→ **EXTRAIT CHOISI**:
▶

J’ai toujours eu un intérêt pour les encyclopédies. En fait, j’avais l’habitude de me rendre à la Bibliothèque Nationale de Buenos Aires – et parce que j’étais si timide, j’avais l’impression que je n’arriverais pas à demander un livre, à parler à un bibliothécaire, alors je cherchais l’EncyclopaediaBritannica sur les étagères. Après, évidemment, j’ai eu cet ouvrage chez moi, à portée de main. Je pouvais alors prendre n’importe quel volume au hasard et me mettre à le lire… Et j’en suis venu à me dire : quelle bonne idée ce serait d’envisager une encyclopédie du monde réel, puis une encyclopédie, d’une grande rigueur naturellement, d’un monde imaginaire, où toutes choses seraient liées. Où, par exemple, on aurait, disons, une langue, puis une littérature qui irait avec cette langue, puis une histoire qui irait avec, et ainsi de suite. Et après je me suis dit, eh bien, que j’allais écrire une histoire de l’encyclopédie fantastique8.

Cette histoire, c’est bien sûr « Tlön Uqbar, Orbis Tertius ».

Dans son introduction de 1959 aux récits de l’écrivain japonais Ryunosuke Akutagawa, Borges s’est risqué à une définition de ce que l’Orient voulait dire pour l’Occident – et par Occident, il entendait à l’évidence lui-même et sa propre galaxie intellectuelle.

◀

→ **DONNÉES FOURNIES**:
▶

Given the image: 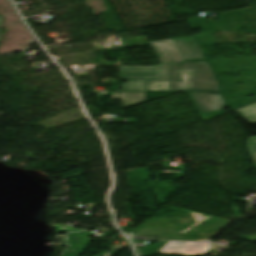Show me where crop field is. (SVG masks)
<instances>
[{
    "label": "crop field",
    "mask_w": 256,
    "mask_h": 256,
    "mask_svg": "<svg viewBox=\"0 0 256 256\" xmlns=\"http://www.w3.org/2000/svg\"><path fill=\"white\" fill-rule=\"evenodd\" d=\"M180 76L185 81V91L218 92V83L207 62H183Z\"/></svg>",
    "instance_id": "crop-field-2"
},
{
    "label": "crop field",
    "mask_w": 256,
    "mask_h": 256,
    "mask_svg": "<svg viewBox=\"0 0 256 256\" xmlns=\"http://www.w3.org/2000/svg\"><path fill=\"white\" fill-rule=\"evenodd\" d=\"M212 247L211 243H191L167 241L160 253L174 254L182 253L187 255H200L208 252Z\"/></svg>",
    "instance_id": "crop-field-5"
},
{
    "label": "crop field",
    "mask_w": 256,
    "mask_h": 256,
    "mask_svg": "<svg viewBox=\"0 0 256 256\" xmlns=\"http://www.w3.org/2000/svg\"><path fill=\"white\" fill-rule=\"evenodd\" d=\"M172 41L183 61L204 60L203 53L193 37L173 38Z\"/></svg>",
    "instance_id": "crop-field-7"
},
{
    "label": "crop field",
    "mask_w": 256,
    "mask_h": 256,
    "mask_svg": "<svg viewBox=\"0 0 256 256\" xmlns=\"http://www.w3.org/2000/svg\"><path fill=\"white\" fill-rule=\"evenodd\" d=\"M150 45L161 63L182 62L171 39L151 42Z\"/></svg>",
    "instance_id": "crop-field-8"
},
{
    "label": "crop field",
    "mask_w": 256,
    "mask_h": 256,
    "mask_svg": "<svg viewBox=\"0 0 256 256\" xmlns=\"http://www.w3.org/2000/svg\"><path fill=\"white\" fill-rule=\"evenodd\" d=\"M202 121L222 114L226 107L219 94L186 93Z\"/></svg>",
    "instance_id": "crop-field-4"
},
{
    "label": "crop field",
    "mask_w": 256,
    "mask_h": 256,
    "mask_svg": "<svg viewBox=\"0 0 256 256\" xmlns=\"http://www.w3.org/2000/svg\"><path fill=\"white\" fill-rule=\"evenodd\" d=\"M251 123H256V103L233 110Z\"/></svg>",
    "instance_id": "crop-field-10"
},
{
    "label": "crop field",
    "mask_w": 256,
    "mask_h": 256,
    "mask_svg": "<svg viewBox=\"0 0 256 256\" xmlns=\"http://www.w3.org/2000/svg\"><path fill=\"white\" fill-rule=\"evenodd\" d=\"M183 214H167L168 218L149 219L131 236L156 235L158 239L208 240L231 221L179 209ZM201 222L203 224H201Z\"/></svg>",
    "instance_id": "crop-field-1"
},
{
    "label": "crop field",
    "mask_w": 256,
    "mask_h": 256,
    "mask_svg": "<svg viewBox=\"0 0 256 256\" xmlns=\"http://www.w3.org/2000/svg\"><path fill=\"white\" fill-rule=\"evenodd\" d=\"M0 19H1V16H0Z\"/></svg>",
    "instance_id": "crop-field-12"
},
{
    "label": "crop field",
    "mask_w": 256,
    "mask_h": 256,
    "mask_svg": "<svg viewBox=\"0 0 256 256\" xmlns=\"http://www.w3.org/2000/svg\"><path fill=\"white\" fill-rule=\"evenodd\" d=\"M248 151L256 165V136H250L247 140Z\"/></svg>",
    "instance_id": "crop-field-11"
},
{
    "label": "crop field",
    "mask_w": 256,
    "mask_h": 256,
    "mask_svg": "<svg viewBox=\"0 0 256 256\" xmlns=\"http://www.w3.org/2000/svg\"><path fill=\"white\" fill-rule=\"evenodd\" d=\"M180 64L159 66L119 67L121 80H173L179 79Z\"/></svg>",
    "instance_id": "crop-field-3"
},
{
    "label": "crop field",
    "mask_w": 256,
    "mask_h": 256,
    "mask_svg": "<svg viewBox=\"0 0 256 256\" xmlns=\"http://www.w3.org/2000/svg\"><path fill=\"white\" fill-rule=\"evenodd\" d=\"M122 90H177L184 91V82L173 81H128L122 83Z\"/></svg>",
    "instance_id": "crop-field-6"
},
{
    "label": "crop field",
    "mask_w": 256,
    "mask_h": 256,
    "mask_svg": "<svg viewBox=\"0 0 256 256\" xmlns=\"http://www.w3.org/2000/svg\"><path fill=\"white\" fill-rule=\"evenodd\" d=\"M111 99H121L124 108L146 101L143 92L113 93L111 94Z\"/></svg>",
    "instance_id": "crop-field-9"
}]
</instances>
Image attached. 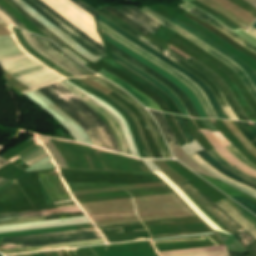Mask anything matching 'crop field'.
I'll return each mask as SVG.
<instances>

◀

→ **TÂCHES À RÉALISER**:
**a)** Résumez l'extrait en deux phrases.
**b)** Recopiez l'extrait en commençant aux mots « Cette histoire, c’est » et en vous arrêtant après « propre galaxie intellectuelle. ».

→ **RÉPONSES FOURNIES**:
**a)** L'extrait évoque un intérêt de toujours pour les encyclopédies, nourri par la lecture au hasard de l'Encyclopaedia Britannica, puis l'idée d'écrire l'histoire d'une encyclopédie rigoureuse d'un monde imaginaire où langue, littérature et histoire seraient liées. Cette histoire est « Tlön Uqbar, Orbis Tertius », et l'extrait mentionne ensuite l'introduction de 1959 où Borges tente de définir ce que l'Orient signifiait pour l'Occident.

**b)**
Cette histoire, c’est bien sûr « Tlön Uqbar, Orbis Tertius ».

Dans son introduction de 1959 aux récits de l’écrivain japonais Ryunosuke Akutagawa, Borges s’est risqué à une définition de ce que l’Orient voulait dire pour l’Occident – et par Occident, il entendait à l’évidence lui-même et sa propre galaxie intellectuelle.